[SPARK-21945][YARN][PYTHON] Make --py-files work with PySpark shell in Yarn client mode #21267

HyukjinKwon · 2018-05-08T08:11:32Z

What changes were proposed in this pull request?

Problem

When we run PySpark shell with Yarn client mode, specified --py-files are not recognised in driver side.

Here are the steps I took to check:

$ cat /home/spark/tmp.py
def testtest():
    return 1

$ ./bin/pyspark --master yarn --deploy-mode client --py-files /home/spark/tmp.py

>>> def test():
...     import tmp
...     return tmp.testtest()
...
>>> spark.range(1).rdd.map(lambda _: test()).collect()  # executor side
[1]
>>> test()  # driver side
Traceback (most recent call last):
  File "<stdin>", line 1, in <module>
  File "<stdin>", line 2, in test
ImportError: No module named tmp

How did it happen?

Unlike Yarn cluster and client mode with Spark submit, when Yarn client mode with PySpark shell specifically,

It first runs Python shell via:

spark/launcher/src/main/java/org/apache/spark/launcher/SparkSubmitCommandBuilder.java

Line 158 in 3cb8204

return buildPySparkShellCommand(env);

as pointed out by @tgravescs in the JIRA.

this triggers shell.py and submit another application to launch a py4j gateway:

spark/python/pyspark/java_gateway.py

Lines 45 to 60 in 209b936

    
           SPARK_HOME = _find_spark_home()

PROBLEM TO SOLVE:
In the pull request above, what error appears when test() is called on the driver side?

SUPPLIED MATERIAL:
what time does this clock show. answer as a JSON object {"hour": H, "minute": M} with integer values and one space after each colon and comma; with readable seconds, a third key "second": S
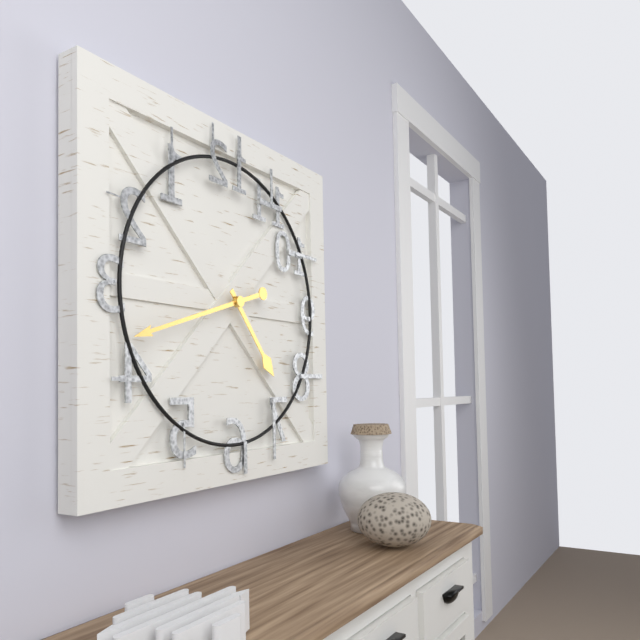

THE OUTPUT:
ImportError: No module named tmp